# [Directive]
When you reach the line in the data below that contains "Вы планируете посмотреть", please start repeating lines exactly, and stop after the line that contains "по мотивам которой", repeating nothing else.

# [Raw data]
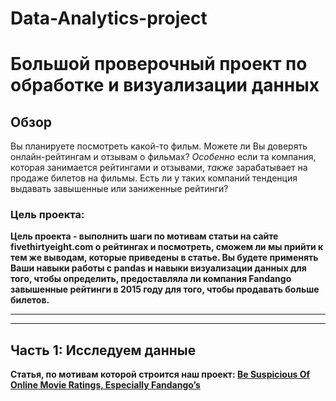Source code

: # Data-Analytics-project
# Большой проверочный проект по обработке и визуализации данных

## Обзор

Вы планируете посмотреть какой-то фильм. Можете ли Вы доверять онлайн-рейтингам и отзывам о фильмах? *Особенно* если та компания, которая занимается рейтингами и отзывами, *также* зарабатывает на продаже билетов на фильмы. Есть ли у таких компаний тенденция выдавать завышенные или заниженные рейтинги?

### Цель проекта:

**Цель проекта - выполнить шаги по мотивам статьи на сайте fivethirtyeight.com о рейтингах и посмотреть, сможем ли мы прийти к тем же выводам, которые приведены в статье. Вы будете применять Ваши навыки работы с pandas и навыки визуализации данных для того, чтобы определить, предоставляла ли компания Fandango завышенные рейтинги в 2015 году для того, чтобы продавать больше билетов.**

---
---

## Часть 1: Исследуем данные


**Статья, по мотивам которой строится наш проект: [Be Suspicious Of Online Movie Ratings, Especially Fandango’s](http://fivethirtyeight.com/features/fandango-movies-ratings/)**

...

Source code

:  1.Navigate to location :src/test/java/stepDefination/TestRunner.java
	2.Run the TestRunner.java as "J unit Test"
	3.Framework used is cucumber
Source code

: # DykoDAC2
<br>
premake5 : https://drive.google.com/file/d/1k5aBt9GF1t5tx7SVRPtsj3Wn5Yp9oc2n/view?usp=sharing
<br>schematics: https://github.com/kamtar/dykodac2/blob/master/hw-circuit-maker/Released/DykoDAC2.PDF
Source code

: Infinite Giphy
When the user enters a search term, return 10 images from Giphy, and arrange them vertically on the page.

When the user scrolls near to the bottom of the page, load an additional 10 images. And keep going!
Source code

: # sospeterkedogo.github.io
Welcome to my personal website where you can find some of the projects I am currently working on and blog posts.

# [Problem solution]
Вы планируете посмотреть какой-то фильм. Можете ли Вы доверять онлайн-рейтингам и отзывам о фильмах? *Особенно* если та компания, которая занимается рейтингами и отзывами, *также* зарабатывает на продаже билетов на фильмы. Есть ли у таких компаний тенденция выдавать завышенные или заниженные рейтинги?

### Цель проекта:

**Цель проекта - выполнить шаги по мотивам статьи на сайте fivethirtyeight.com о рейтингах и посмотреть, сможем ли мы прийти к тем же выводам, которые приведены в статье. Вы будете применять Ваши навыки работы с pandas и навыки визуализации данных для того, чтобы определить, предоставляла ли компания Fandango завышенные рейтинги в 2015 году для того, чтобы продавать больше билетов.**

---
---

## Часть 1: Исследуем данные


**Статья, по мотивам которой строится наш проект: [Be Suspicious Of Online Movie Ratings, Especially Fandango’s](http://fivethirtyeight.com/features/fandango-movies-ratings/)**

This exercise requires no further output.